==== EXTRACTED DATA

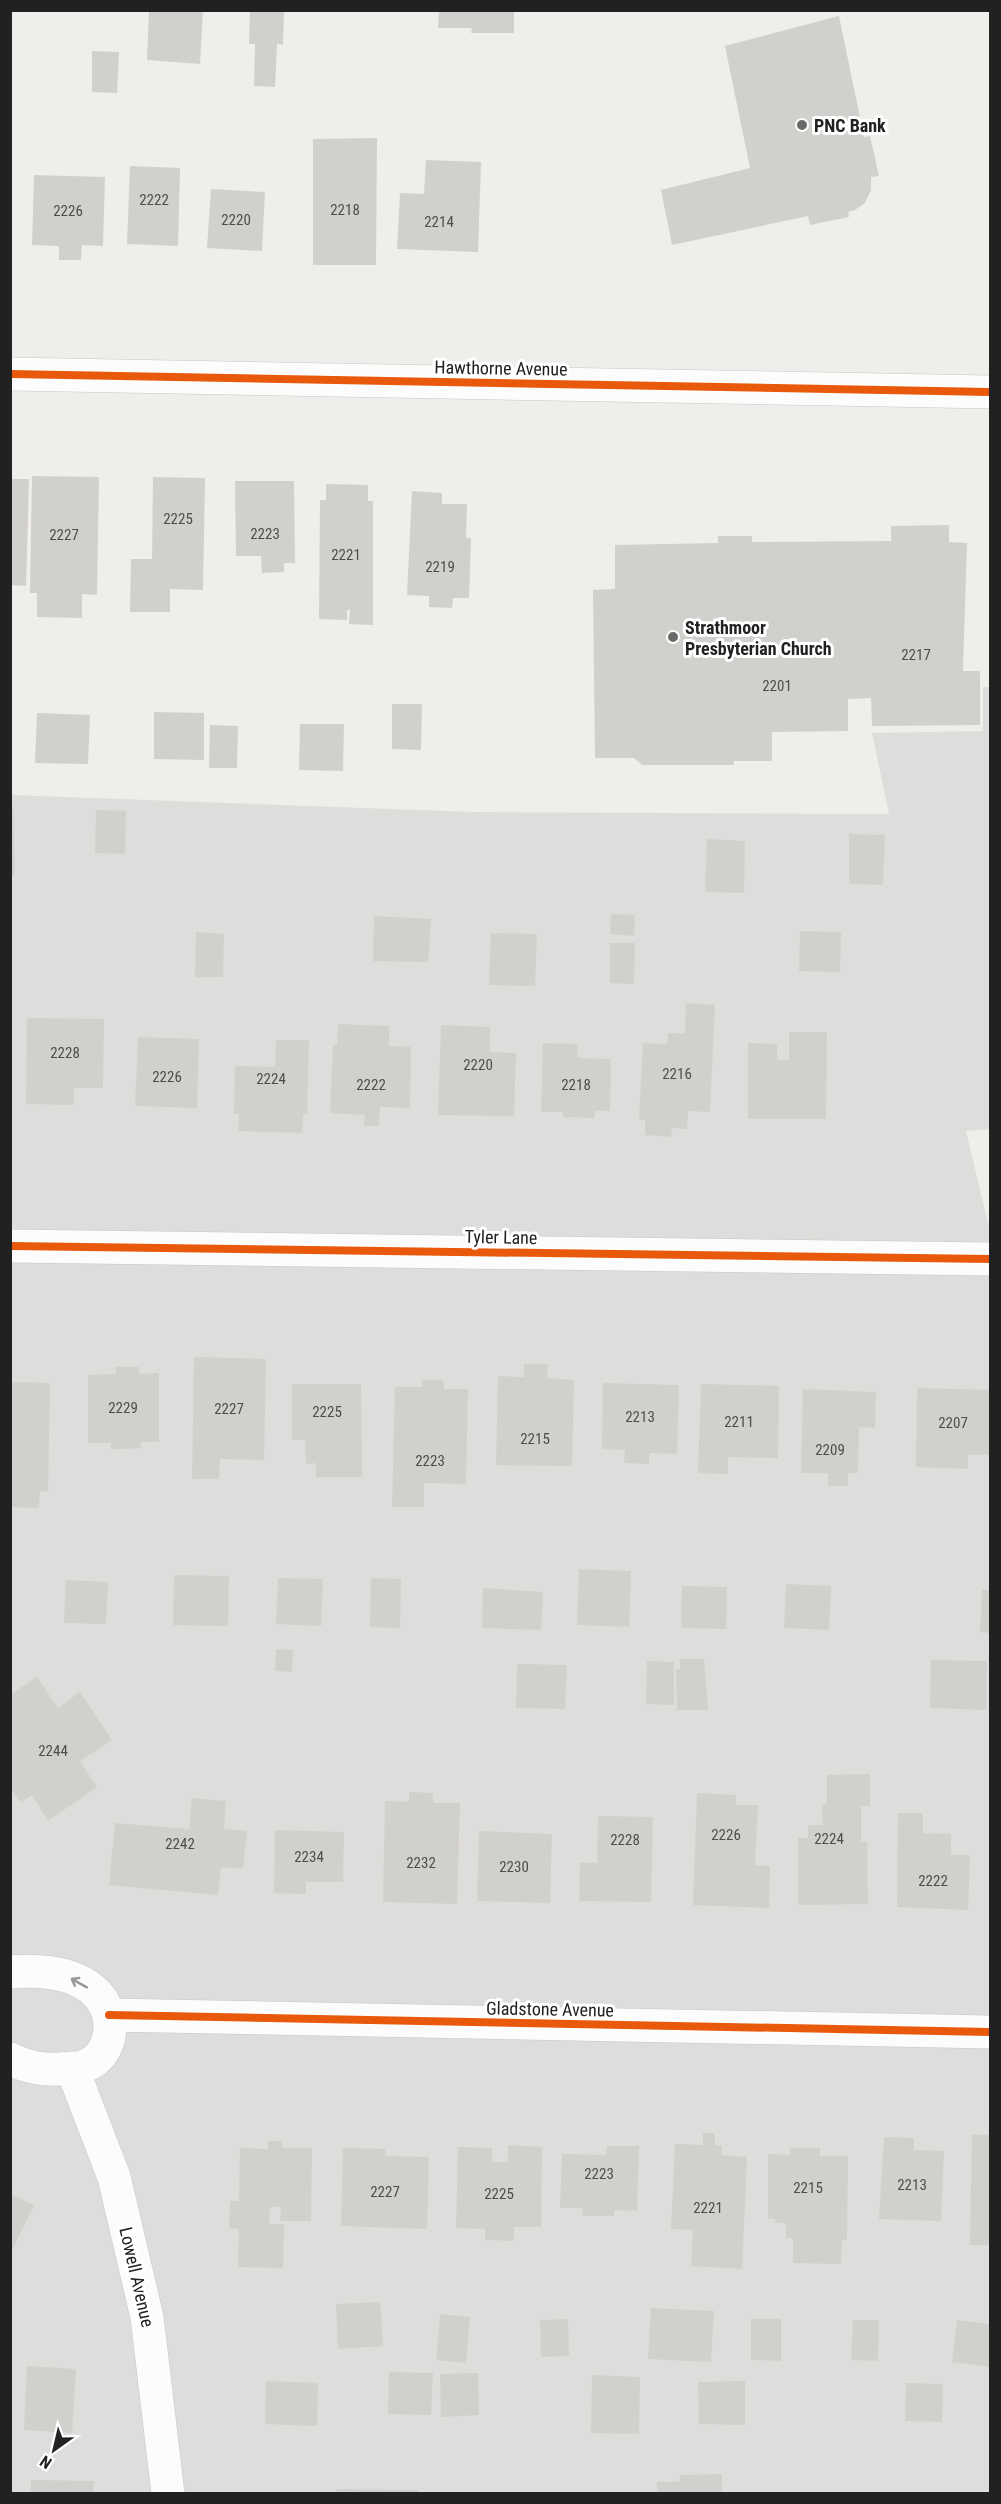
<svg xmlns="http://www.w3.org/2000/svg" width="1001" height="2504" viewBox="0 0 1001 2504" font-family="'Roboto Condensed',sans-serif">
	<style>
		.residential { fill: #dedddb }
		.building { fill: #d2d0cd }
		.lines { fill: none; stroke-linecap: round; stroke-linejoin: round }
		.street-casing { stroke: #c6c6c4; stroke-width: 34 }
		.street { stroke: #fdfcfc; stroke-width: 33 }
		.cycleway-casing { stroke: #fff; stroke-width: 11 }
		.cycleway { stroke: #e8590c; stroke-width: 8 }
		.oneway { stroke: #9a9999 }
		.poi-dot { fill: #696967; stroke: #fff; stroke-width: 2 }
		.labels { text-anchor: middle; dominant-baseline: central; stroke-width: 6; stroke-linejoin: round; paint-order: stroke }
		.number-label { font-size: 15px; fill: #4d4d4c }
		.poi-label { font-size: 18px; font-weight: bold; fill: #212121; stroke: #fff; text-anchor: start }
		.street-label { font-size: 18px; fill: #212121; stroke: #fff }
	</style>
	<rect width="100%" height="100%" fill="#efeeea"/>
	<path class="residential" d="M 983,687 L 990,687 L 990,1129 L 966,1131 L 990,1232 L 990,2493 L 11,2494 L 11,795 L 473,812 L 889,814 L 872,733 L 983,731 Z"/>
	<path class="building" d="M 149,10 L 203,10 L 200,64 L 147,60 Z
		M 250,10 L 284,10 L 283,45 L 277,44 L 275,87 L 254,86 L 255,44 L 249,44 Z
		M 439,10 L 514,10 L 514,33 L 471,33 L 472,28 L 438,28 Z
		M 839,16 L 864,137 L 870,136 L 879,176 L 871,177 L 871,190 L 865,203 L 855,210 L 848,212 L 849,217 L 810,225 L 808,216 L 672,245 L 661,190 L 750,168 L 725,46 Z
		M 92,51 L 119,52 L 117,93 L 92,92 Z
		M 377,138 L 376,265 L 313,265 L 313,139 Z
		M 426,160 L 481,162 L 478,252 L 397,249 L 400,193 L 424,194 Z
		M 130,166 L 180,168 L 178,246 L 127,244 Z
		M 34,175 L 105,177 L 103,246 L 82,245 L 81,260 L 59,260 L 59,246 L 32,245 Z
		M 211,189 L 265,192 L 262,251 L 207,248 Z
		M 32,476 L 99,477 L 97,595 L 82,594 L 82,618 L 37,617 L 37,593 L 30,593 Z
		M 153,477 L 205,478 L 203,590 L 170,589 L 170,612 L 130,612 L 131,559 L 152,559 Z
		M 10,479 L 29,479 L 26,586 L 10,585 Z
		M 235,481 L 294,481 L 295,563 L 284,563 L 284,572 L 262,573 L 261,556 L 236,556 Z
		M 326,484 L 368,485 L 368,501 L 373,501 L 373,625 L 349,624 L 350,610 L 347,610 L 347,620 L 319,619 L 320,500 L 326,500 Z
		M 412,491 L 442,493 L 442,504 L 467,504 L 466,538 L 471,538 L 469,598 L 453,598 L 452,608 L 429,607 L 429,596 L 407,595 Z
		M 949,525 L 949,542 L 967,543 L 963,671 L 980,671 L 980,725 L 872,726 L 871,698 L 848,699 L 848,731 L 772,732 L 772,761 L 734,761 L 734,765 L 642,765 L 634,758 L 595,758 L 593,590 L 615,589 L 615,545 L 718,543 L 718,536 L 752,536 L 752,542 L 891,541 L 891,526 Z
		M 392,704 L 422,704 L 421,750 L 392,749 Z
		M 154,712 L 204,713 L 204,760 L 154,759 Z
		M 37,713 L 90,715 L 88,764 L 35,763 Z
		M 300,724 L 344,724 L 343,771 L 299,770 Z
		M 210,725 L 238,726 L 237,768 L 209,768 Z
		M 10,808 L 13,808 L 15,875 L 10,875 Z
		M 96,810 L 126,811 L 125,854 L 95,853 Z
		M 849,834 L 885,835 L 883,885 L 849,884 Z
		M 707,839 L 745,841 L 744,893 L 705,892 Z
		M 611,914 L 635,915 L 634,936 L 610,934 Z
		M 374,916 L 431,919 L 428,962 L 373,961 Z
		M 800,931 L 841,932 L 840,972 L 799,971 Z
		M 196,932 L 224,934 L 223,977 L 195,977 Z
		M 491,933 L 537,934 L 535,986 L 489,985 Z
		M 610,943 L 635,943 L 634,984 L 610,983 Z
		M 686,1003 L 715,1005 L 710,1112 L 688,1111 L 687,1129 L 672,1128 L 671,1137 L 645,1135 L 645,1120 L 639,1120 L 643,1043 L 667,1044 L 668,1033 L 685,1033 Z
		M 27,1018 L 104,1019 L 103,1088 L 74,1088 L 74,1105 L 26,1104 Z
		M 338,1024 L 389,1026 L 389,1046 L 411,1047 L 410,1108 L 380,1107 L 379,1126 L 364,1126 L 365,1115 L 330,1113 L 333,1045 L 337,1045 Z
		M 441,1025 L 490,1027 L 490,1052 L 516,1053 L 514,1116 L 438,1115 Z
		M 789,1032 L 827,1032 L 826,1119 L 748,1119 L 748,1043 L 777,1044 L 777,1060 L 789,1060 Z
		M 138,1037 L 199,1039 L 197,1108 L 135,1106 Z
		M 276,1040 L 309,1040 L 307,1114 L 303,1114 L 302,1133 L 238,1131 L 239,1114 L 234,1114 L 235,1066 L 275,1067 Z
		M 543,1043 L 578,1044 L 577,1058 L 611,1059 L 610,1111 L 595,1111 L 594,1118 L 563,1117 L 563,1112 L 541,1112 Z
		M 194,1357 L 266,1359 L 264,1460 L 220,1459 L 219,1479 L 192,1479 Z
		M 524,1364 L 548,1364 L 547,1378 L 574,1380 L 572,1466 L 496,1465 L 498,1376 L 524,1377 Z
		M 116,1367 L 139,1367 L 139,1374 L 159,1373 L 159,1442 L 141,1442 L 141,1448 L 124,1449 L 111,1449 L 111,1443 L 88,1443 L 88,1375 L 116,1374 Z
		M 422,1380 L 443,1380 L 444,1389 L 468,1389 L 466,1484 L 424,1483 L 424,1507 L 392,1507 L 395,1387 L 422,1387 Z
		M 10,1382 L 50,1383 L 48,1492 L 40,1491 L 39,1508 L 10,1507 Z
		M 603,1383 L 679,1385 L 677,1454 L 649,1453 L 649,1464 L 624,1463 L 625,1450 L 602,1449 Z
		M 292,1384 L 361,1384 L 362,1477 L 316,1477 L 316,1463 L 306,1464 L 305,1440 L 292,1440 Z
		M 701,1384 L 779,1386 L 778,1458 L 728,1457 L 728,1474 L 698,1473 Z
		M 917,1388 L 990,1390 L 989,1455 L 968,1455 L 968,1469 L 916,1467 Z
		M 803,1389 L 876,1392 L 875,1428 L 859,1427 L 858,1473 L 848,1473 L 848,1486 L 828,1486 L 828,1473 L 801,1473 Z
		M 579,1569 L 631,1571 L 629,1627 L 577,1625 Z
		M 174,1575 L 229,1576 L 228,1626 L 173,1625 Z
		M 278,1578 L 323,1579 L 321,1626 L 276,1624 Z
		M 371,1578 L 401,1579 L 400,1628 L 370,1627 Z
		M 66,1580 L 108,1582 L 106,1624 L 64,1623 Z
		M 786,1584 L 831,1586 L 829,1630 L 784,1628 Z
		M 682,1586 L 727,1587 L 726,1629 L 681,1628 Z
		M 483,1588 L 543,1592 L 541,1630 L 482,1628 Z
		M 982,1590 L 990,1590 L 990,1633 L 980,1632 Z
		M 276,1649 L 293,1650 L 292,1672 L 275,1671 Z
		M 680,1659 L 704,1659 L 708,1710 L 677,1710 L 676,1669 L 680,1669 Z
		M 931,1660 L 987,1661 L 986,1710 L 930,1708 Z
		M 647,1661 L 674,1662 L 674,1705 L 646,1704 Z
		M 517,1664 L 567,1665 L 565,1709 L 516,1708 Z
		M 37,1677 L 58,1708 L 80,1692 L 112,1740 L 80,1761 L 97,1787 L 48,1821 L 32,1795 L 21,1802 L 10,1787 L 10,1695 Z
		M 870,1774 L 870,1806 L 861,1806 L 861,1842 L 867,1841 L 868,1904 L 798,1905 L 798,1838 L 808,1838 L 808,1825 L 823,1825 L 822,1804 L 827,1804 L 827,1775 Z
		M 409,1792 L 433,1793 L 433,1803 L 460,1803 L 457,1904 L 383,1902 L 385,1801 L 409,1802 Z
		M 697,1793 L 736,1795 L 736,1805 L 758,1805 L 755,1865 L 770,1866 L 769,1908 L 693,1905 Z
		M 192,1798 L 226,1801 L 224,1829 L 247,1831 L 243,1869 L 221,1867 L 218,1895 L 109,1885 L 115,1823 L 189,1829 Z
		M 898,1813 L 923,1813 L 923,1833 L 951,1834 L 951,1855 L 970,1855 L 968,1910 L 897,1907 Z
		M 598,1816 L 653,1817 L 651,1902 L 579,1901 L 580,1863 L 597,1863 Z
		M 275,1830 L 344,1832 L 343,1882 L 306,1882 L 306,1894 L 274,1893 Z
		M 479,1831 L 552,1834 L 550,1903 L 477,1901 Z
		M 703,2133 L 715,2133 L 715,2145 L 722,2146 L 721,2155 L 747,2157 L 742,2269 L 691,2266 L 693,2230 L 671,2229 L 675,2144 L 703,2145 Z
		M 972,2135 L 990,2135 L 990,2245 L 970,2245 Z
		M 884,2137 L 914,2138 L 914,2150 L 944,2151 L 941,2221 L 879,2219 Z
		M 268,2141 L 283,2141 L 282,2148 L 312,2148 L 311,2221 L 280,2221 L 281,2207 L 270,2207 L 269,2224 L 284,2224 L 283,2268 L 238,2267 L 239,2229 L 229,2228 L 230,2201 L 239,2201 L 240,2148 L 268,2149 Z
		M 508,2145 L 542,2147 L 541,2227 L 514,2227 L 514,2241 L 485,2240 L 485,2229 L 456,2228 L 458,2147 L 492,2148 L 492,2162 L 508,2162 Z
		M 607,2146 L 639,2146 L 637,2211 L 614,2210 L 614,2216 L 582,2216 L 583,2208 L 560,2208 L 562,2154 L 606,2155 Z
		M 343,2148 L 385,2149 L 385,2156 L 429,2157 L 427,2229 L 341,2226 Z
		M 790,2148 L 820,2148 L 820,2156 L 848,2156 L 847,2240 L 842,2240 L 841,2264 L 793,2263 L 793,2238 L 786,2238 L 786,2223 L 775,2223 L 775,2219 L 768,2219 L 768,2154 L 790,2155 Z
		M 10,2194 L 34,2205 L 10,2254 Z
		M 380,2302 L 383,2346 L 338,2349 L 336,2304 Z
		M 651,2308 L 714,2311 L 711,2362 L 648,2359 Z
		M 440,2314 L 470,2317 L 466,2363 L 436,2360 Z
		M 568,2319 L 569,2356 L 541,2357 L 540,2320 Z
		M 751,2319 L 781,2319 L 781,2361 L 751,2360 Z
		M 853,2320 L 879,2320 L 878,2361 L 851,2360 Z
		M 957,2320 L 990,2324 L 990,2367 L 952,2362 Z
		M 27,2366 L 76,2369 L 72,2433 L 24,2430 Z
		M 389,2372 L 433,2373 L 431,2415 L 388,2414 Z
		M 478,2373 L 479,2415 L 441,2417 L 440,2374 Z
		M 592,2375 L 640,2377 L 639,2434 L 591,2433 Z
		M 266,2381 L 318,2383 L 317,2426 L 265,2424 Z
		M 745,2381 L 745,2425 L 699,2424 L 698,2382 Z
		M 906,2383 L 943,2384 L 942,2422 L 905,2421 Z
		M 722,2474 L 722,2494 L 657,2494 L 657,2482 L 679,2482 L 680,2475 Z
		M 31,2480 L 94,2481 L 93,2494 L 31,2494 Z
		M 337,2489 L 418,2490 L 418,2494 L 336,2494 Z"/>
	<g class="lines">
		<g class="street-casing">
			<path id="street" d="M 10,374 L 990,392
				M 10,1246 L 990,1259
				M 10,1972 C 39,1970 76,1971 97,1994 C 119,2017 113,2061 78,2068 C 73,2069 65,2068 60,2069 C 42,2070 26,2067 10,2059
				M 109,2015 L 990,2032
				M 72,2068 L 114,2177 L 147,2317 L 168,2494"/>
		</g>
		<use href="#street" class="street"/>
		<g class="cycleway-casing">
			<path id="cycleway" d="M 10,374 L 990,392
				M 10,1246 L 990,1259
				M 109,2015 L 990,2032"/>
		</g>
		<use href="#cycleway" class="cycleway"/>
	</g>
	<defs><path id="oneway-shaft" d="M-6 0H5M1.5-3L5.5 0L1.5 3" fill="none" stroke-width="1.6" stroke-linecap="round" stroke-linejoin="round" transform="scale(1.5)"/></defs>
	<use class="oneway" href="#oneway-shaft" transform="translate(79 1983) rotate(-151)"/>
	<g class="poi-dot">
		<circle cx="802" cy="125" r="6"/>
		<circle cx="673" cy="637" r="6"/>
	</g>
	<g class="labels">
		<g class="number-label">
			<text x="154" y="200">2222</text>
			<text x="345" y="210">2218</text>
			<text x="68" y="211">2226</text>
			<text x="236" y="220">2220</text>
			<text x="439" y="222">2214</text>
			<text x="178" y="519">2225</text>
			<text x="265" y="534">2223</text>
			<text x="64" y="535">2227</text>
			<text x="346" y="555">2221</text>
			<text x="440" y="567">2219</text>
			<text x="916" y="655">2217</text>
			<text x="777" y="686">2201</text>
			<text x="65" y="1053">2228</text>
			<text x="478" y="1065">2220</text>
			<text x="677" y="1074">2216</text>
			<text x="167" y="1077">2226</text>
			<text x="271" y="1079">2224</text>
			<text x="371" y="1085">2222</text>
			<text x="576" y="1085">2218</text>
			<text x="123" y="1408">2229</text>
			<text x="229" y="1409">2227</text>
			<text x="327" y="1412">2225</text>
			<text x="640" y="1417">2213</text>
			<text x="739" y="1422">2211</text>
			<text x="953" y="1423">2207</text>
			<text x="535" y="1439">2215</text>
			<text x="830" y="1450">2209</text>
			<text x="430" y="1461">2223</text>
			<text x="53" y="1751">2244</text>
			<text x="726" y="1835">2226</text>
			<text x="829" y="1839">2224</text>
			<text x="625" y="1840">2228</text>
			<text x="180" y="1844">2242</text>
			<text x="309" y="1857">2234</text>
			<text x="421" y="1863">2232</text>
			<text x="514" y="1867">2230</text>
			<text x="933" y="1881">2222</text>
			<text x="599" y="2174">2223</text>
			<text x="912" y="2185">2213</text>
			<text x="808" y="2188">2215</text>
			<text x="385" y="2192">2227</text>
			<text x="499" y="2194">2225</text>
			<text x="708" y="2208">2221</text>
		</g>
		<g class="poi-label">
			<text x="814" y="125">PNC Bank</text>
			<text x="685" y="627">Strathmoor<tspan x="685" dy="21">Presbyterian Church</tspan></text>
		</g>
		<g class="street-label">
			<text transform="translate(501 368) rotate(1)">Hawthorne Avenue</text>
			<text transform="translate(501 1237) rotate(1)">Tyler Lane</text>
			<text transform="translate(550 2009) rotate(1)">Gladstone Avenue</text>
			<text transform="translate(137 2277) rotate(77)">Lowell Avenue</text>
		</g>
	</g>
	<rect width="1001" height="2504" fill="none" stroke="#212121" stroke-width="24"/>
	<g transform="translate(54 2450) rotate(214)" stroke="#ffffff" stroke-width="4.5" paint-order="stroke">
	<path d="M0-4.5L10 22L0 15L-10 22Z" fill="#212121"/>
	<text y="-9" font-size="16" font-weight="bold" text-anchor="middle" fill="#212121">N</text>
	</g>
</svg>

========

PROBLEM DESCRIPTION = Tally the lines of the material above that include the string "labels", then give the number with no other text.

FINAL ANSWER = 2